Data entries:
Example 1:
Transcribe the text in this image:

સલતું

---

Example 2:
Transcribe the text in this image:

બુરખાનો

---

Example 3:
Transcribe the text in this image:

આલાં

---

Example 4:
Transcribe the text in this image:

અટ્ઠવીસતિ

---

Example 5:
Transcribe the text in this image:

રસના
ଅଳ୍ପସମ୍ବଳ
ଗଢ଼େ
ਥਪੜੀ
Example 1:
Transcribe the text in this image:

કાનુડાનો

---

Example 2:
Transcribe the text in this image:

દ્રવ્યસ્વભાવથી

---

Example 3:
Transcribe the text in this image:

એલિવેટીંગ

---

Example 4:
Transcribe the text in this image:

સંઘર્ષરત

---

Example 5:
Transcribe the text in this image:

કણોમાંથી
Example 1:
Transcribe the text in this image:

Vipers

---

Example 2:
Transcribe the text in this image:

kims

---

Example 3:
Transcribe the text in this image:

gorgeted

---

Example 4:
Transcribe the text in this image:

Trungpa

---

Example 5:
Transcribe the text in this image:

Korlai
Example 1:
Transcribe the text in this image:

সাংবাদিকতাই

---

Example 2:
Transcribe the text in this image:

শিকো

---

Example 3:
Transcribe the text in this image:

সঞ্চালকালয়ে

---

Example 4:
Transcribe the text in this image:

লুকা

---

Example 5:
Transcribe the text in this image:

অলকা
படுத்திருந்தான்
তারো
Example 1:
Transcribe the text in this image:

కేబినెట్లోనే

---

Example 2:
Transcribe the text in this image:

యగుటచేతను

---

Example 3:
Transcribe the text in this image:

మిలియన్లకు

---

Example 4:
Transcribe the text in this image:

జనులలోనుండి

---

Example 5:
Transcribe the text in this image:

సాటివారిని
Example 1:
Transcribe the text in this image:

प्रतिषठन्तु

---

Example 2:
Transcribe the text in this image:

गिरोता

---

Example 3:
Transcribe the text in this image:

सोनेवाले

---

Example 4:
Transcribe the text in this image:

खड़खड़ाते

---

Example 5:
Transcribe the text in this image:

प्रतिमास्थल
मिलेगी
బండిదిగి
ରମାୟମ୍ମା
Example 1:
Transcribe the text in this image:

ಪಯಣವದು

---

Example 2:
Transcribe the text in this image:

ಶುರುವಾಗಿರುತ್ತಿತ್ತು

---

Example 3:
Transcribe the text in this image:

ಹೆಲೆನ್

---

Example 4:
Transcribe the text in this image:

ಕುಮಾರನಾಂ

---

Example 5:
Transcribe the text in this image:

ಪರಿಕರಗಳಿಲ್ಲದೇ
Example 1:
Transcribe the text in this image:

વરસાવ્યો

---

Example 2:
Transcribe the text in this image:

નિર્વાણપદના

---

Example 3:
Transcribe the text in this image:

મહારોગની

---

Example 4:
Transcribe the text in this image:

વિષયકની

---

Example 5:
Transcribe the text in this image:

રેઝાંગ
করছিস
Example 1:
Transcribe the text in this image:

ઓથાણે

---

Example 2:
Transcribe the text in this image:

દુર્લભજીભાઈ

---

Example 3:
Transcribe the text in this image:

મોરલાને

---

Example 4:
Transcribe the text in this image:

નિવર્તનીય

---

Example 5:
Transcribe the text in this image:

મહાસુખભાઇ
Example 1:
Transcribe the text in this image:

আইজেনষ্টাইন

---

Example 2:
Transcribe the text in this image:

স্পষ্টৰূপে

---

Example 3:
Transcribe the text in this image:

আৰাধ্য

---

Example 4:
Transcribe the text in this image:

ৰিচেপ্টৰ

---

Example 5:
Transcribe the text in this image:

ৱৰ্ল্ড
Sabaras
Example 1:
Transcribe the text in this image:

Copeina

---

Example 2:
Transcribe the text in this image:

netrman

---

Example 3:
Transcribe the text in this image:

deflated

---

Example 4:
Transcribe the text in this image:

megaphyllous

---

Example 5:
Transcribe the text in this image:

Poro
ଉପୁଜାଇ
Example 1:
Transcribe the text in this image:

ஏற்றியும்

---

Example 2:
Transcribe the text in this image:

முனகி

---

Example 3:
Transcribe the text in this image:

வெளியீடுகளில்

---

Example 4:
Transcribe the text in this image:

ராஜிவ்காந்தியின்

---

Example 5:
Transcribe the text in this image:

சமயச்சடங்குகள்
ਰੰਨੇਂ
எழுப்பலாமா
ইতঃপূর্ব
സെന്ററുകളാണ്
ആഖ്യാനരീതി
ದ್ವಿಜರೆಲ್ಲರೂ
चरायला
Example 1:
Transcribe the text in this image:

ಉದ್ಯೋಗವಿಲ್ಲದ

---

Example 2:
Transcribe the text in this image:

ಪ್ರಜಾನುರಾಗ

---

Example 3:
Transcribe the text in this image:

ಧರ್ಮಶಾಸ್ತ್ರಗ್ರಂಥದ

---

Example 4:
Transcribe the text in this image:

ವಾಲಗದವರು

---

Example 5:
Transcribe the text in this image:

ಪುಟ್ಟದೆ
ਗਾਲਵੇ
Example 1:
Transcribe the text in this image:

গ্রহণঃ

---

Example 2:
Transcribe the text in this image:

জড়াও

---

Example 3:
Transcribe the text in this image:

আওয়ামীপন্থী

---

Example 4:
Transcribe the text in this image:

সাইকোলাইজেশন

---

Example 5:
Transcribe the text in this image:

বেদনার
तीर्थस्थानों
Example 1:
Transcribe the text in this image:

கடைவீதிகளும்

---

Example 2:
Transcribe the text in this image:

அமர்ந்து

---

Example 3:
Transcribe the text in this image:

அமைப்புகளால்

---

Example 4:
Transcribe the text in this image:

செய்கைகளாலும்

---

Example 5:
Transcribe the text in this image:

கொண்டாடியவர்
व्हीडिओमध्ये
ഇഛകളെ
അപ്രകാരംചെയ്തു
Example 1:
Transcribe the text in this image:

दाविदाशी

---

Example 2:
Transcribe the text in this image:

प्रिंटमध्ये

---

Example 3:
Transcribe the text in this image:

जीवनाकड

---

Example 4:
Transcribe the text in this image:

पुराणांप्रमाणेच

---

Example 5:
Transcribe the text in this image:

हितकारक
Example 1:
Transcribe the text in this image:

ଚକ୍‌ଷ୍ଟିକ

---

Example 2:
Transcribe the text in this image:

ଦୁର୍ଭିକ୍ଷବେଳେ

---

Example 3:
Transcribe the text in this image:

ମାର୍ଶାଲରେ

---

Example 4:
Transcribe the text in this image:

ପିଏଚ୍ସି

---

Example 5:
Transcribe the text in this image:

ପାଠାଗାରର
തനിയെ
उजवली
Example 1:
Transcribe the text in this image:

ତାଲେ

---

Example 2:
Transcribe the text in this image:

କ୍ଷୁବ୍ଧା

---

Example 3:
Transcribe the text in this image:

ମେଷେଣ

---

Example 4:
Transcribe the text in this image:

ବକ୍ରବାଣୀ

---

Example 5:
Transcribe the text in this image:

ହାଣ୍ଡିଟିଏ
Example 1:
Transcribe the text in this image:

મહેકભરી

> _EXERCISE_:
All of the data above needs to be transcribed verbatim.

> _ANSWER TO THIS EXERCISE_:
Example 1:
Transcribe the text in this image:

સલતું

---

Example 2:
Transcribe the text in this image:

બુરખાનો

---

Example 3:
Transcribe the text in this image:

આલાં

---

Example 4:
Transcribe the text in this image:

અટ્ઠવીસતિ

---

Example 5:
Transcribe the text in this image:

રસના
ଅଳ୍ପସମ୍ବଳ
ଗଢ଼େ
ਥਪੜੀ
Example 1:
Transcribe the text in this image:

કાનુડાનો

---

Example 2:
Transcribe the text in this image:

દ્રવ્યસ્વભાવથી

---

Example 3:
Transcribe the text in this image:

એલિવેટીંગ

---

Example 4:
Transcribe the text in this image:

સંઘર્ષરત

---

Example 5:
Transcribe the text in this image:

કણોમાંથી
Example 1:
Transcribe the text in this image:

Vipers

---

Example 2:
Transcribe the text in this image:

kims

---

Example 3:
Transcribe the text in this image:

gorgeted

---

Example 4:
Transcribe the text in this image:

Trungpa

---

Example 5:
Transcribe the text in this image:

Korlai
Example 1:
Transcribe the text in this image:

সাংবাদিকতাই

---

Example 2:
Transcribe the text in this image:

শিকো

---

Example 3:
Transcribe the text in this image:

সঞ্চালকালয়ে

---

Example 4:
Transcribe the text in this image:

লুকা

---

Example 5:
Transcribe the text in this image:

অলকা
படுத்திருந்தான்
তারো
Example 1:
Transcribe the text in this image:

కేబినెట్లోనే

---

Example 2:
Transcribe the text in this image:

యగుటచేతను

---

Example 3:
Transcribe the text in this image:

మిలియన్లకు

---

Example 4:
Transcribe the text in this image:

జనులలోనుండి

---

Example 5:
Transcribe the text in this image:

సాటివారిని
Example 1:
Transcribe the text in this image:

प्रतिषठन्तु

---

Example 2:
Transcribe the text in this image:

गिरोता

---

Example 3:
Transcribe the text in this image:

सोनेवाले

---

Example 4:
Transcribe the text in this image:

खड़खड़ाते

---

Example 5:
Transcribe the text in this image:

प्रतिमास्थल
मिलेगी
బండిదిగి
ରମାୟମ୍ମା
Example 1:
Transcribe the text in this image:

ಪಯಣವದು

---

Example 2:
Transcribe the text in this image:

ಶುರುವಾಗಿರುತ್ತಿತ್ತು

---

Example 3:
Transcribe the text in this image:

ಹೆಲೆನ್

---

Example 4:
Transcribe the text in this image:

ಕುಮಾರನಾಂ

---

Example 5:
Transcribe the text in this image:

ಪರಿಕರಗಳಿಲ್ಲದೇ
Example 1:
Transcribe the text in this image:

વરસાવ્યો

---

Example 2:
Transcribe the text in this image:

નિર્વાણપદના

---

Example 3:
Transcribe the text in this image:

મહારોગની

---

Example 4:
Transcribe the text in this image:

વિષયકની

---

Example 5:
Transcribe the text in this image:

રેઝાંગ
করছিস
Example 1:
Transcribe the text in this image:

ઓથાણે

---

Example 2:
Transcribe the text in this image:

દુર્લભજીભાઈ

---

Example 3:
Transcribe the text in this image:

મોરલાને

---

Example 4:
Transcribe the text in this image:

નિવર્તનીય

---

Example 5:
Transcribe the text in this image:

મહાસુખભાઇ
Example 1:
Transcribe the text in this image:

আইজেনষ্টাইন

---

Example 2:
Transcribe the text in this image:

স্পষ্টৰূপে

---

Example 3:
Transcribe the text in this image:

আৰাধ্য

---

Example 4:
Transcribe the text in this image:

ৰিচেপ্টৰ

---

Example 5:
Transcribe the text in this image:

ৱৰ্ল্ড
Sabaras
Example 1:
Transcribe the text in this image:

Copeina

---

Example 2:
Transcribe the text in this image:

netrman

---

Example 3:
Transcribe the text in this image:

deflated

---

Example 4:
Transcribe the text in this image:

megaphyllous

---

Example 5:
Transcribe the text in this image:

Poro
ଉପୁଜାଇ
Example 1:
Transcribe the text in this image:

ஏற்றியும்

---

Example 2:
Transcribe the text in this image:

முனகி

---

Example 3:
Transcribe the text in this image:

வெளியீடுகளில்

---

Example 4:
Transcribe the text in this image:

ராஜிவ்காந்தியின்

---

Example 5:
Transcribe the text in this image:

சமயச்சடங்குகள்
ਰੰਨੇਂ
எழுப்பலாமா
ইতঃপূর্ব
സെന്ററുകളാണ്
ആഖ്യാനരീതി
ದ್ವಿಜರೆಲ್ಲರೂ
चरायला
Example 1:
Transcribe the text in this image:

ಉದ್ಯೋಗವಿಲ್ಲದ

---

Example 2:
Transcribe the text in this image:

ಪ್ರಜಾನುರಾಗ

---

Example 3:
Transcribe the text in this image:

ಧರ್ಮಶಾಸ್ತ್ರಗ್ರಂಥದ

---

Example 4:
Transcribe the text in this image:

ವಾಲಗದವರು

---

Example 5:
Transcribe the text in this image:

ಪುಟ್ಟದೆ
ਗਾਲਵੇ
Example 1:
Transcribe the text in this image:

গ্রহণঃ

---

Example 2:
Transcribe the text in this image:

জড়াও

---

Example 3:
Transcribe the text in this image:

আওয়ামীপন্থী

---

Example 4:
Transcribe the text in this image:

সাইকোলাইজেশন

---

Example 5:
Transcribe the text in this image:

বেদনার
तीर्थस्थानों
Example 1:
Transcribe the text in this image:

கடைவீதிகளும்

---

Example 2:
Transcribe the text in this image:

அமர்ந்து

---

Example 3:
Transcribe the text in this image:

அமைப்புகளால்

---

Example 4:
Transcribe the text in this image:

செய்கைகளாலும்

---

Example 5:
Transcribe the text in this image:

கொண்டாடியவர்
व्हीडिओमध्ये
ഇഛകളെ
അപ്രകാരംചെയ്തു
Example 1:
Transcribe the text in this image:

दाविदाशी

---

Example 2:
Transcribe the text in this image:

प्रिंटमध्ये

---

Example 3:
Transcribe the text in this image:

जीवनाकड

---

Example 4:
Transcribe the text in this image:

पुराणांप्रमाणेच

---

Example 5:
Transcribe the text in this image:

हितकारक
Example 1:
Transcribe the text in this image:

ଚକ୍‌ଷ୍ଟିକ

---

Example 2:
Transcribe the text in this image:

ଦୁର୍ଭିକ୍ଷବେଳେ

---

Example 3:
Transcribe the text in this image:

ମାର୍ଶାଲରେ

---

Example 4:
Transcribe the text in this image:

ପିଏଚ୍ସି

---

Example 5:
Transcribe the text in this image:

ପାଠାଗାରର
തനിയെ
उजवली
Example 1:
Transcribe the text in this image:

ତାଲେ

---

Example 2:
Transcribe the text in this image:

କ୍ଷୁବ୍ଧା

---

Example 3:
Transcribe the text in this image:

ମେଷେଣ

---

Example 4:
Transcribe the text in this image:

ବକ୍ରବାଣୀ

---

Example 5:
Transcribe the text in this image:

ହାଣ୍ଡିଟିଏ
Example 1:
Transcribe the text in this image:

મહેકભરી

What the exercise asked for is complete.